== Segment start ==

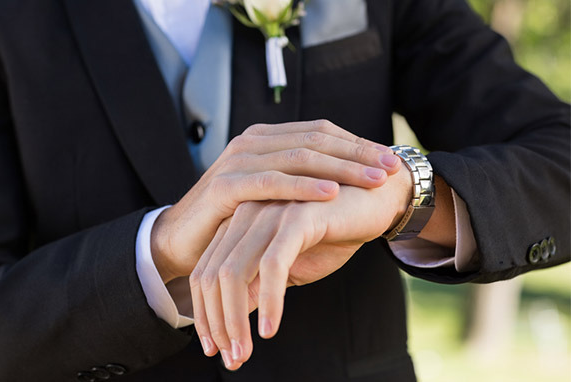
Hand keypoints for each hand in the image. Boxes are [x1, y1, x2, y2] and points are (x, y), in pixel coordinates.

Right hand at [151, 120, 401, 282]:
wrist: (183, 240)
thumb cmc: (235, 220)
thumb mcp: (272, 195)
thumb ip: (300, 180)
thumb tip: (346, 179)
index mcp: (266, 138)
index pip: (320, 132)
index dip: (357, 143)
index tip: (390, 159)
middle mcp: (252, 142)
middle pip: (315, 140)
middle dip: (358, 154)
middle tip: (392, 168)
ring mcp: (236, 160)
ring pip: (298, 157)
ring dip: (340, 168)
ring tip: (374, 180)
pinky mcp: (224, 186)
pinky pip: (270, 182)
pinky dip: (302, 186)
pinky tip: (332, 192)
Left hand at [190, 167, 412, 369]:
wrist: (376, 200)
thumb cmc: (333, 233)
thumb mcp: (288, 265)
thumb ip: (257, 285)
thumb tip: (232, 319)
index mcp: (239, 224)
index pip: (204, 272)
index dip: (204, 314)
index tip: (213, 348)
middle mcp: (247, 215)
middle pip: (212, 275)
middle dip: (216, 323)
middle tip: (230, 359)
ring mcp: (269, 213)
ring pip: (234, 272)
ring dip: (235, 319)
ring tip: (243, 353)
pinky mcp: (297, 217)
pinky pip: (273, 265)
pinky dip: (269, 301)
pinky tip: (270, 329)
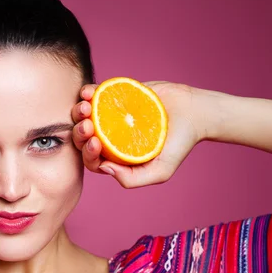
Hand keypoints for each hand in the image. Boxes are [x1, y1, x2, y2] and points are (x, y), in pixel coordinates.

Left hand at [72, 81, 204, 187]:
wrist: (193, 113)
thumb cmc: (178, 145)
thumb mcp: (160, 171)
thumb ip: (132, 179)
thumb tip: (103, 168)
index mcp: (115, 157)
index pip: (91, 159)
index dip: (87, 153)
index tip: (97, 143)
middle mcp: (108, 137)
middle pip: (82, 138)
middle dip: (79, 133)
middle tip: (88, 125)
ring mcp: (109, 116)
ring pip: (83, 116)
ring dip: (78, 112)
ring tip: (86, 107)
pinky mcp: (114, 96)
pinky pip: (93, 95)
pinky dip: (87, 93)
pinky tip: (88, 93)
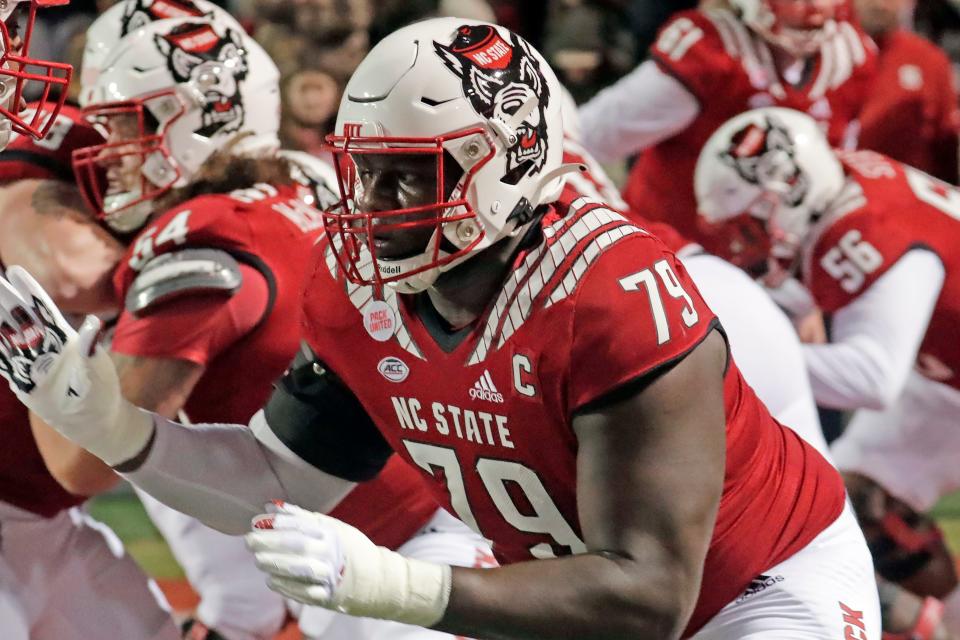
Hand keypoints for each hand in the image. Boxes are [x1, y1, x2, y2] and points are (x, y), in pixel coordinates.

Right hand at [0, 266, 151, 465]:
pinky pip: (4, 363)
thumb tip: (95, 324)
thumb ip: (90, 349)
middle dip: (5, 300)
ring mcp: (32, 365)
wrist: (95, 422)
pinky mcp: (23, 383)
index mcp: (65, 339)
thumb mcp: (97, 371)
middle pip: (20, 319)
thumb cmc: (101, 393)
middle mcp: (46, 348)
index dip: (28, 291)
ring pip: (7, 338)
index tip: (14, 270)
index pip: (43, 309)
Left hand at [245, 501, 450, 626]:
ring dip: (273, 564)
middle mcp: (331, 553)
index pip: (301, 526)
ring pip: (296, 569)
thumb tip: (272, 507)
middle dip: (269, 543)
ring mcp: (329, 575)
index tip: (259, 521)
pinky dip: (282, 585)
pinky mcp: (326, 595)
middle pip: (296, 546)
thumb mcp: (332, 527)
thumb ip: (302, 518)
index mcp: (332, 533)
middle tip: (250, 540)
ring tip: (258, 560)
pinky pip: (299, 591)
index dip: (279, 523)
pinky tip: (270, 580)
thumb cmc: (350, 549)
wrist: (375, 580)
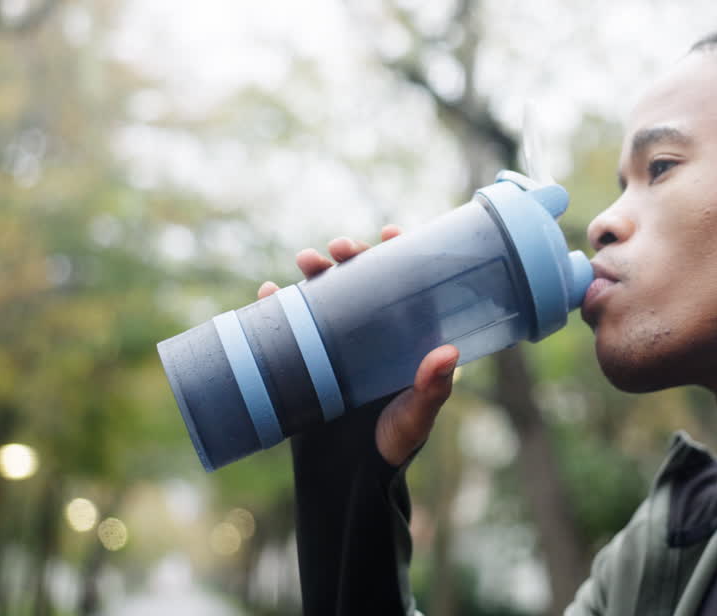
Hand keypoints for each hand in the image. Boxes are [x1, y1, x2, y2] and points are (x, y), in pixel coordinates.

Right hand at [257, 226, 458, 465]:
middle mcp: (371, 334)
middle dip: (350, 257)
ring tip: (304, 262)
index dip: (401, 254)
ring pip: (324, 294)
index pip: (407, 286)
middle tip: (338, 250)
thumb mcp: (416, 419)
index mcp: (404, 338)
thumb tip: (449, 352)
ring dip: (313, 271)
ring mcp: (336, 344)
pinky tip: (266, 294)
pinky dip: (275, 306)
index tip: (393, 233)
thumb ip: (431, 390)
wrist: (347, 482)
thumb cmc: (392, 448)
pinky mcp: (305, 361)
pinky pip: (288, 326)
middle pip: (362, 280)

== Segment end ==

Set the records down again precisely, skipping every image.

Task output:
Hand keypoints for each hand in the image. Boxes are [x1, y1, x2, y2] and points are (x, y), in pixel coordinates.

Right hand at [151, 120, 401, 282]:
wrist: (183, 240)
thumb cmc: (235, 220)
thumb mcp: (272, 195)
thumb ip: (300, 180)
thumb tip: (346, 179)
index mcp: (266, 138)
index pip: (320, 132)
index dip: (357, 143)
index tip: (390, 159)
middle mcp: (252, 142)
middle pip: (315, 140)
middle dip: (358, 154)
middle tip: (392, 168)
ring mcp: (236, 160)
ring pip: (298, 157)
ring dip: (340, 168)
ring tip: (374, 180)
pinky mcp: (224, 186)
pinky pip: (270, 182)
pinky dip: (302, 186)
pinky tip: (332, 192)
Left hand at [190, 167, 412, 369]:
wrist: (376, 200)
thumb cmc: (333, 233)
thumb mcp: (288, 265)
thumb ip: (257, 285)
thumb tip: (232, 319)
index mcp: (239, 224)
index pip: (204, 272)
index dip: (204, 314)
index tip: (213, 348)
middle mcp: (247, 215)
middle pip: (212, 275)
middle dip: (216, 323)
middle tip: (230, 359)
ring mcp: (269, 213)
ring pip: (234, 272)
ring dip: (235, 319)
ring tip: (243, 353)
pinky mcp: (297, 217)
pinky pip: (273, 265)
pinky dip: (269, 301)
pinky tip: (270, 329)
Hand keypoints for each hand in the image. Boxes are [x1, y1, x2, y2] and points are (x, y), in pixel coordinates.

Left hand at [72, 81, 204, 187]:
wrist: (193, 113)
thumb cmc: (178, 145)
thumb mcp: (160, 171)
thumb ip: (132, 179)
thumb tip: (103, 168)
index mcp: (115, 157)
index pip: (91, 159)
index dip: (87, 153)
index tip: (97, 143)
middle mcp: (108, 137)
middle pip: (82, 138)
middle dip: (79, 133)
middle tip: (88, 125)
ring mcp: (109, 116)
ring pip: (83, 116)
ring dip: (78, 112)
ring tip: (86, 107)
pinky mcp: (114, 96)
pinky pip: (93, 95)
pinky dip: (87, 93)
pinky tip: (88, 93)
Hand keypoints for each hand in the image. Boxes are [x1, y1, x2, y2] and points are (x, y), in pixel coordinates.

Right hand at [0, 266, 151, 465]:
pinky pip: (4, 363)
thumb tip: (95, 324)
thumb ip: (90, 349)
middle dip: (5, 300)
ring mcp: (32, 365)
wrist: (95, 422)
pinky mcp: (23, 383)
index mcp: (65, 339)
thumb mcp: (97, 371)
middle pip: (20, 319)
thumb cmc: (101, 393)
middle mcp: (46, 348)
index dip: (28, 291)
ring pip: (7, 338)
index tip: (14, 270)
index pip: (43, 309)
Left hand at [245, 501, 450, 626]:
ring dip: (273, 564)
middle mcp: (331, 553)
index pip: (301, 526)
ring pip: (296, 569)
thumb tip: (272, 507)
middle dip: (269, 543)
ring mcp: (329, 575)
index tip: (259, 521)
pinky dip: (282, 585)
pinky mcp: (326, 595)
middle pip: (296, 546)
thumb mcp: (332, 527)
thumb ip: (302, 518)
index mcp: (332, 533)
middle tip: (250, 540)
ring tip: (258, 560)
pinky pip: (299, 591)
index dip: (279, 523)
pinky tip: (270, 580)
thumb cmc: (350, 549)
wrist: (375, 580)
Hand keypoints for each hand in the image. Boxes are [x1, y1, x2, y2] and points are (x, y), in pixel coordinates.

Right hand at [257, 226, 458, 465]:
middle mcp: (371, 334)
middle dip: (350, 257)
ring tip: (304, 262)
index dip: (401, 254)
ring pip: (324, 294)
index pip: (407, 286)
middle tip: (338, 250)
thumb mcp: (416, 419)
index mcp: (404, 338)
thumb tip: (449, 352)
ring dip: (313, 271)
ring mcp: (336, 344)
pinky tip: (266, 294)
pinky dip: (275, 306)
index tip: (393, 233)
thumb ip: (431, 390)
wrist: (347, 482)
thumb cmc: (392, 448)
pinky mcp: (305, 361)
pinky pip: (288, 326)
middle pip: (362, 280)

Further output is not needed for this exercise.